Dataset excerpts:
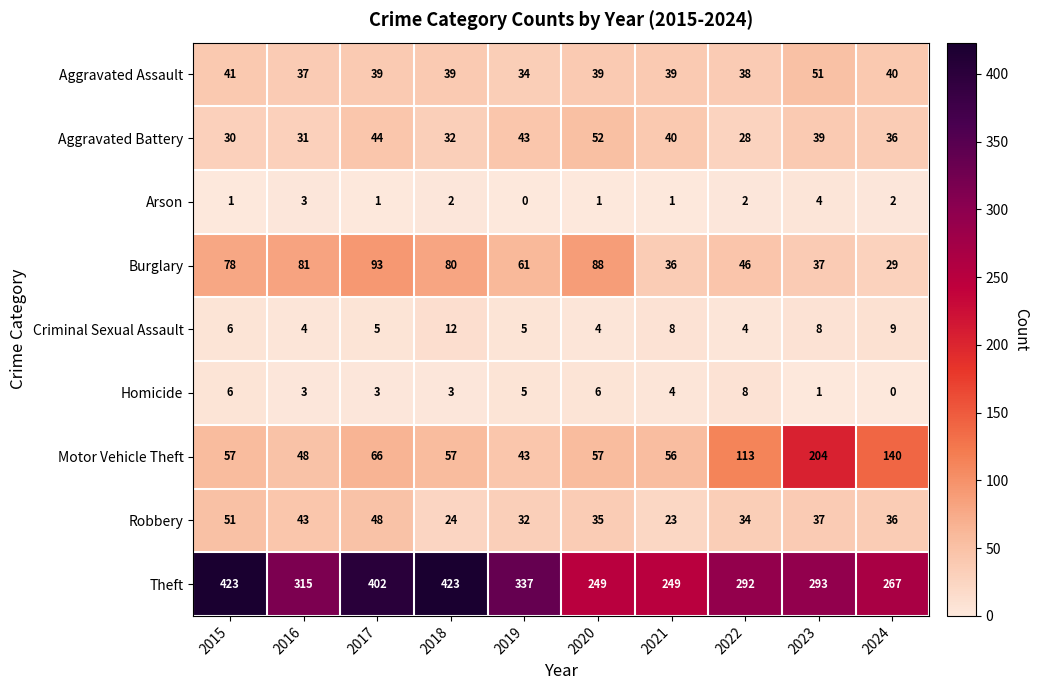

Is it true that Theft equals 70 at 2021?

False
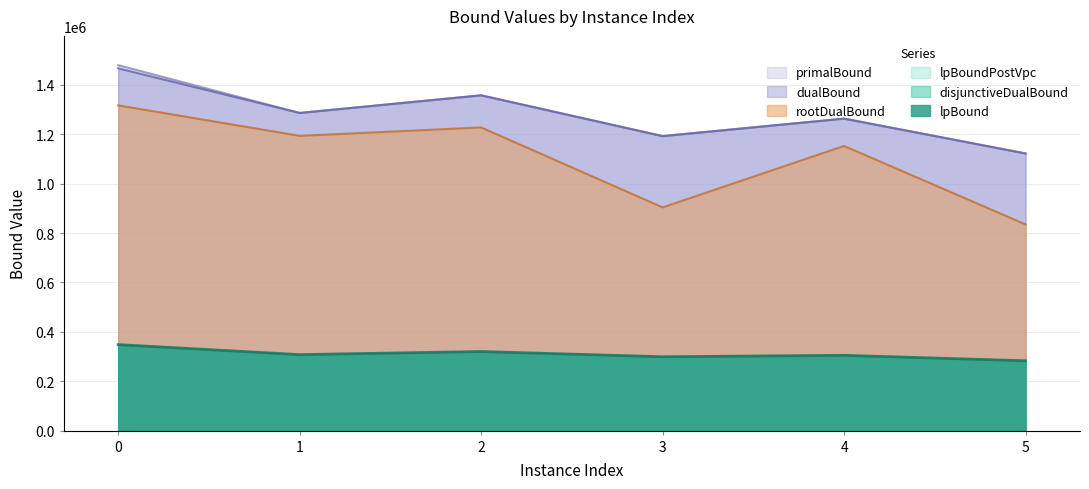

Between 5 and 1, which is larger?

1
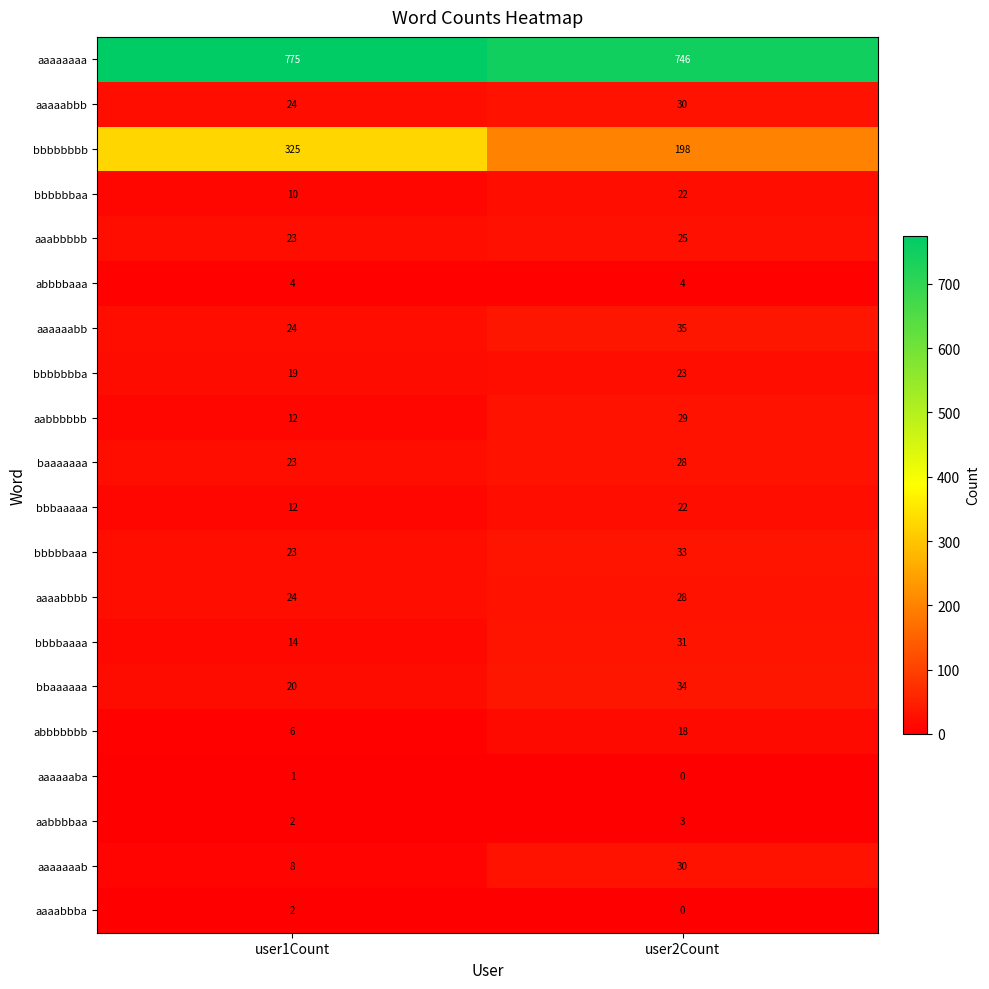

What is the difference between the maximum and minimum values in the bbbbbbbb series?

127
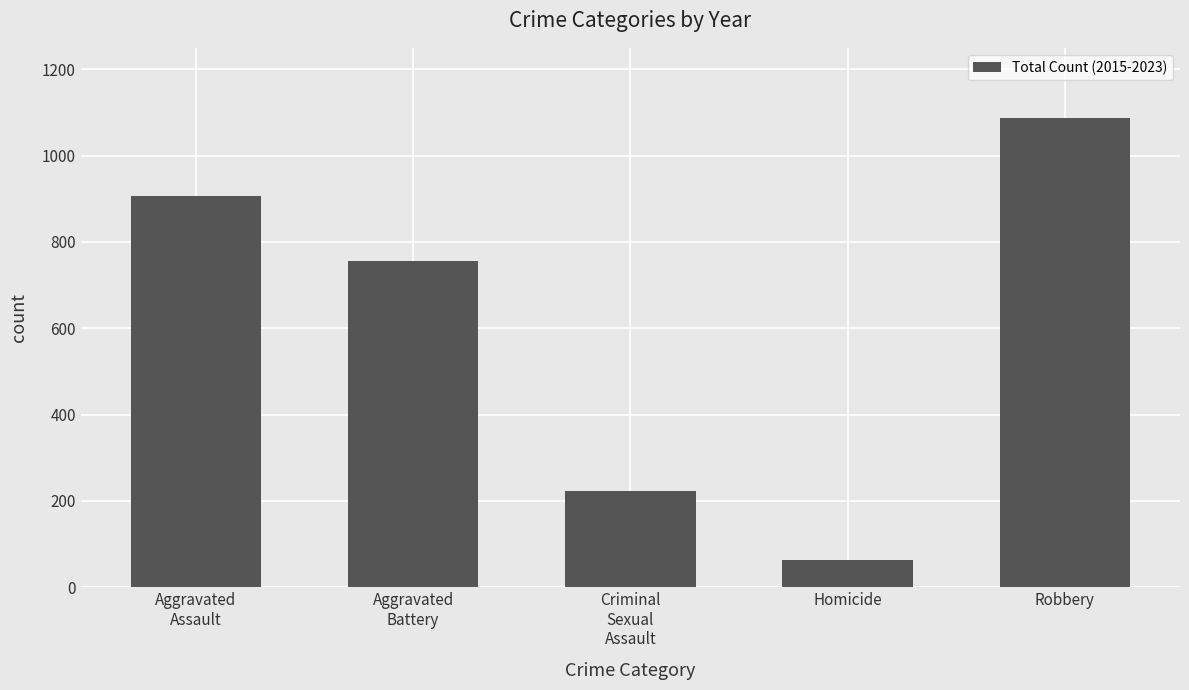

Does the chart contain stacked bars?

No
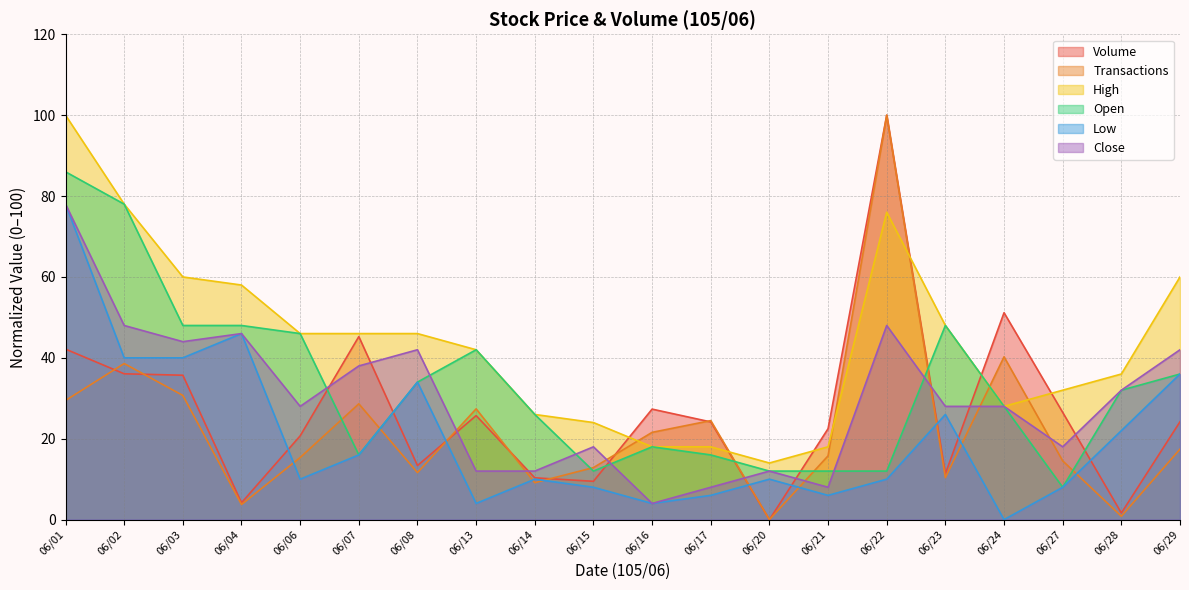

At 06/22, list the series in order from largest to smallest.

Volume, Transactions, High, Close, Open, Low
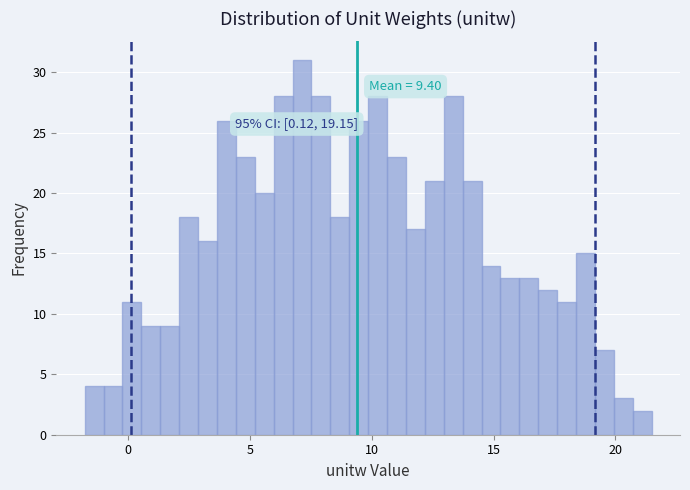

Read against the x-axis, roughly where is the centre of the tallest bar?

7.0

* What needs to be done:
Please identify every one of the lines above that includes the word "series" and copy each such line in full.

* Exercise result:
What is the difference between the maximum and minimum values in the bbbbbbbb series?
At 06/22, list the series in order from largest to smallest.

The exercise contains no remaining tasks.